Source passage:
--- START ---
City administration projects $4.8 million budget surplus



BURTON — At the city council’s first 2021-22 budget workshop on May 3, officials projected Burton will have a $4.8 million general fund balance by the end of the coming fiscal year.

Mayor Duane Haskins told the council at the workshop he was proud to announce the city would put growth back into the general fund to the sum of $760,000, despite the past year with COVID- 19.

“With everything that’s been going on, growth might not be able to be sustainable with the unknowns of COVID and everything that has been transpiring,” he said. “The city has still been doing well overall, despite the number of unknowns. With the additional money we are hoping that, by working with council, we can get more roads done and work on our local streets as well.”

Haskins said the city is also caught up with payment toward the Municipal Employees Retirement System (MERS) fund and Other Post-Employment Benefits (OPEB). He said the city received notice from the Michigan Department of Treasury that it no longer has to file a corrective action plan for unfunded liabilities.

“Which is a huge milestone for our city, considering everything we went through the last few years,” said Haskins.

Councilman Vaughn Smith said he had a chance to go through the budget and, in his opinion, things are looking very promising. He said the city has seen an increase in personal taxes because real estate is booming all across the country and in Burton.

He said the city is receiving an additional $125,656 in personal property taxes and state shared revenue will increase by $224,864. He called both increases “solid money”, which he said means it’s not one-time money.

“That’s $350,520 that’s new this year,” said Smith.

The police with their millage, he said, are also doing well because of the increase in taxes. Smith said the police department will receive an additional $265,509 in 2021-22. The fire department is also up by about $31,000.

“So, you start adding all that up, that’s like $600,000 in one year we’ve gotten locked into with long term monies,” said Smith.

Expenses last year were $5,897,000, said Smith, but they are projected to be down next fiscal year to $5,812,157. He said the city will realize not only an increase of $600,000 in revenue, but expenses will also be down, which helps account for the $760,000 surplus the city will place in its general fund this year.

Smith said further the administration deserves praise for keeping expenses down.

“That’s a good problem to have,” said Smith. “I’m not even going into the $455,000 onetime money for COVID or the potential $2.8 million (from the American Rescue Plan).”
--- END ---
Page images and extracted text:
--- START ---
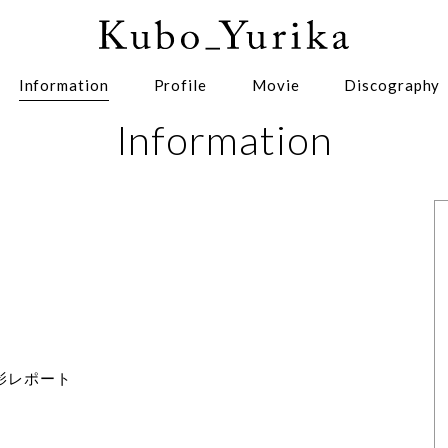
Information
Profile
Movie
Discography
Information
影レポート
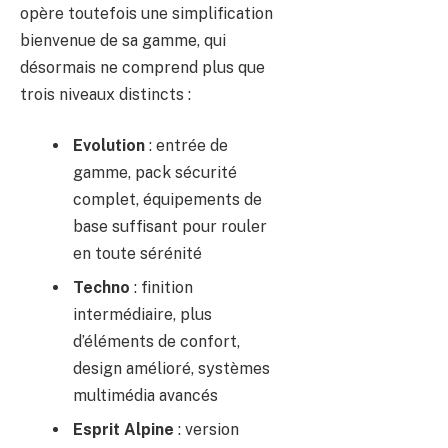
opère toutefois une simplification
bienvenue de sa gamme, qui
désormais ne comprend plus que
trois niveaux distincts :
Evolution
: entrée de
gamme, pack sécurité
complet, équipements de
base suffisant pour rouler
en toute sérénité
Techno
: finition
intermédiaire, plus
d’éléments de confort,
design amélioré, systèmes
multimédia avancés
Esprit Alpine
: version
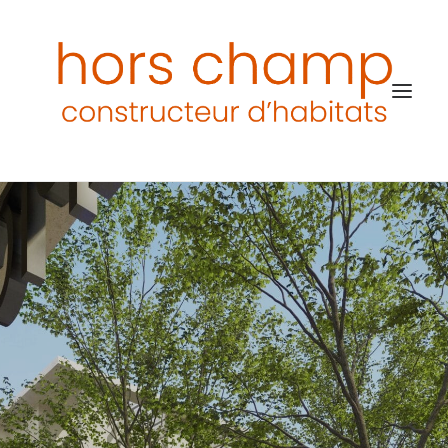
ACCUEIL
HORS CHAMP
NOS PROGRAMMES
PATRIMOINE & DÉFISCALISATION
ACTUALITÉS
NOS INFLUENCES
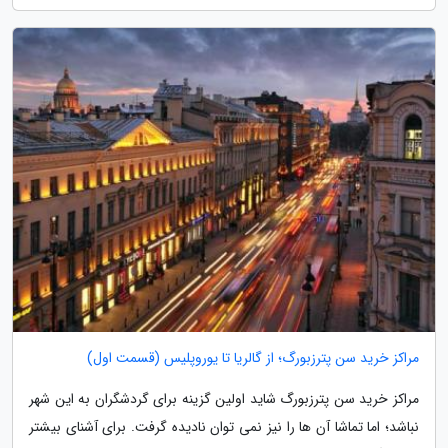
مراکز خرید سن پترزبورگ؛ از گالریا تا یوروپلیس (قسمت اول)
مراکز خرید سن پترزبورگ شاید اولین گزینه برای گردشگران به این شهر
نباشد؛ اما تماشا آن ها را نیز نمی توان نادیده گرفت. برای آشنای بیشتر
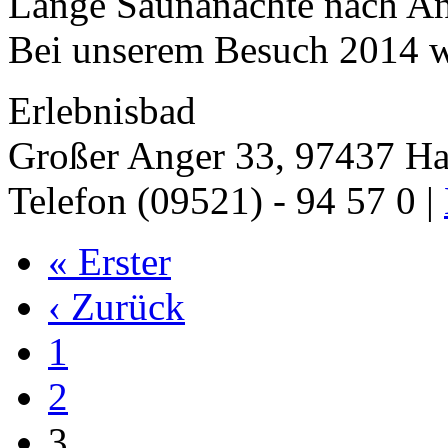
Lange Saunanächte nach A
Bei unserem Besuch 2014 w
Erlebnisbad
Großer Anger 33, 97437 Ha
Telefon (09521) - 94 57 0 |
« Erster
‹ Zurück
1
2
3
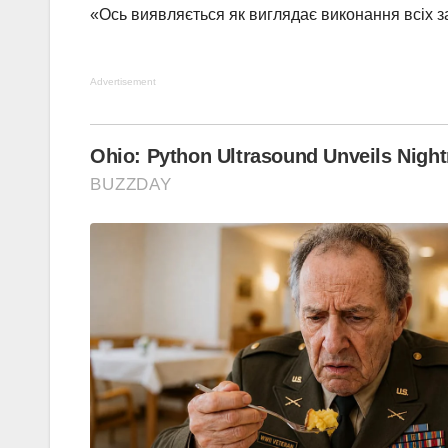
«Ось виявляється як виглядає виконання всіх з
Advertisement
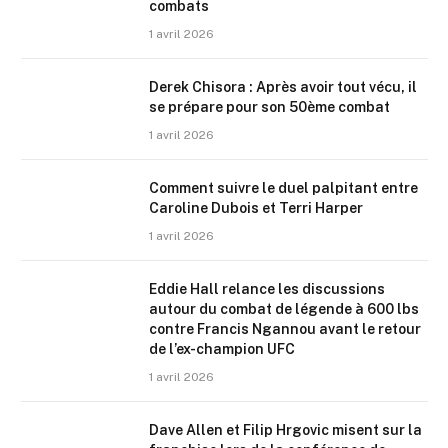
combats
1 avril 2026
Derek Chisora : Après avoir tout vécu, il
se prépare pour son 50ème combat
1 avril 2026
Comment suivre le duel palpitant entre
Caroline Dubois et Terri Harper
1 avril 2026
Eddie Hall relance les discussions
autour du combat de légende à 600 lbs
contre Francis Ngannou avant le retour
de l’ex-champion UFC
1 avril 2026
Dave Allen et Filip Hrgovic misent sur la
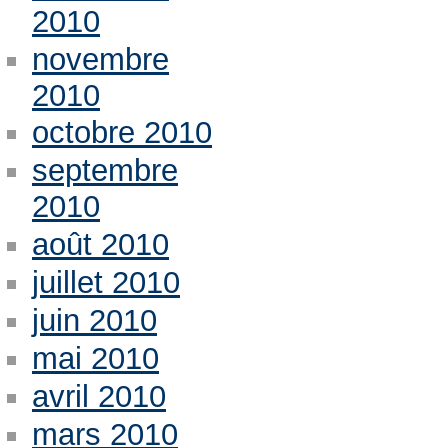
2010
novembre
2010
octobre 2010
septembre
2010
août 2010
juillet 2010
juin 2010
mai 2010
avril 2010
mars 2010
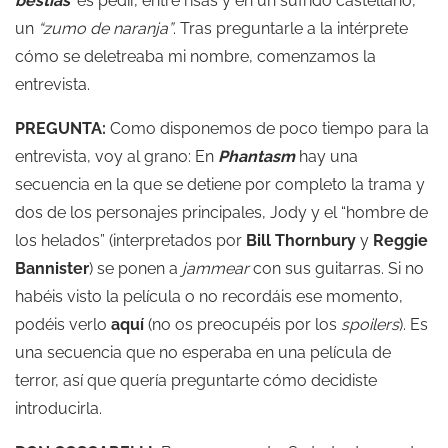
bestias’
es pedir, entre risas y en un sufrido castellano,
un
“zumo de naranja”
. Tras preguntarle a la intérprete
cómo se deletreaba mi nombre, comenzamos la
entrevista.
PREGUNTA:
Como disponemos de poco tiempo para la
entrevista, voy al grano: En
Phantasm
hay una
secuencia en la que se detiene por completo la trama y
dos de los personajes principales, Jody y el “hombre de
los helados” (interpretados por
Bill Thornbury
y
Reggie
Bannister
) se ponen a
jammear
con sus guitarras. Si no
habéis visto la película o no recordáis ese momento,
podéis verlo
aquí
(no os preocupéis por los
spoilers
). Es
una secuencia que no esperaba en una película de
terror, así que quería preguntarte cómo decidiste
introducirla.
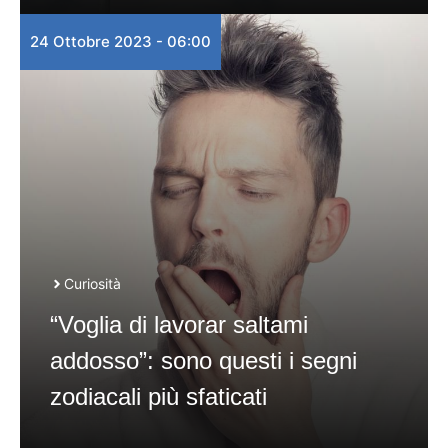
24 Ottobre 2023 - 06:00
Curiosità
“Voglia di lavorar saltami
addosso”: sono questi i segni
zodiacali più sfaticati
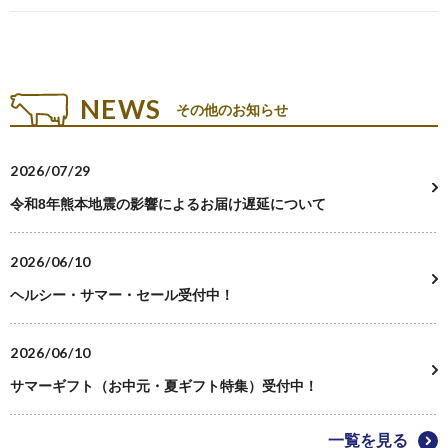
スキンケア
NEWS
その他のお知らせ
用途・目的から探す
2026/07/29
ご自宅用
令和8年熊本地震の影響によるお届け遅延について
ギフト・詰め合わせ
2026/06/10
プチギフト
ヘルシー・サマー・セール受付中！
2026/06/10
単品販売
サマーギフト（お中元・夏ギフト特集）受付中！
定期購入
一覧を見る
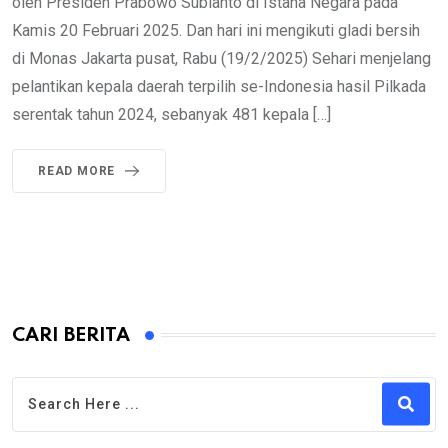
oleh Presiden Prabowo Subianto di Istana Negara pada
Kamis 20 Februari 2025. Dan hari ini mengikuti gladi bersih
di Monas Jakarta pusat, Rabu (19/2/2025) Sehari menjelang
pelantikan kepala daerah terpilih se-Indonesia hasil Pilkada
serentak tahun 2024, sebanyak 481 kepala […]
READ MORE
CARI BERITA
--- END ---
Exercises to complete:
1 > According to the Burton budget article, by how much will state shared revenue increase?
2 > Decide whether each statement agrees with the Burton budget article, answering yes or no and quoting the words that settle it: (a) The council's first 2021-22 budget workshop took place on May 3. (b) The police department will receive an additional $31,000 in 2021-22. (c) City expenses are projected to rise in the next fiscal year.
3 > Write the next few paragraphs of the Burton budget article, picking up after its final sentence.

Task results:
1 > State shared revenue will increase by $224,864.

2 >
(a) Yes: "At the city council’s first 2021-22 budget workshop on May 3"
(b) No: "Smith said the police department will receive an additional $265,509 in 2021-22."
(c) No: "they are projected to be down next fiscal year to $5,812,157"

3 >
With a projected $4.8 million in the general fund, he said the council has some decisions to make about how to best spend some of that money.

“Put your thinking caps on and decide how we can best use this money. The ceiling for the general fund is $720,000 (the minimum balance),” said Smith. “For Burton, it’s been painful the last six years, but we are starting to see some of the fruits of our financial discipline. How we portion that out, we need to be thinking about it.”

Council President Steve Heffner said he thinks the money should be put toward road and streets around Burton.

The city is also waiting to see if it will receive the $2.8 million from the American Rescue Plan, and what the guidelines will be for spending that relief money.

Haskins said the government still has not come out with the guidelines as to what the city can do with that, leaving the council waiting to see if there are improvements it can do regarding roads and streets, or tackle other needs in the city.

“It would be nice if we could do certain things with the money, whether it is to invest more in parks, or be able to pave our dirt roads, fix our local streets as we already said,” said Haskins. “But as long as we can keep moving forward with the improvements that were set forth and being able to increase our fund balances and do more to protect the city in the future so we don’t have to go through such entourages of things we had to go through in the past.

“It’s proven that council and administration working together to accomplish thee milestones we’ll be able to keep moving forward.”

Upcoming budget hearings will be May 18 and 24 at 6 p.m.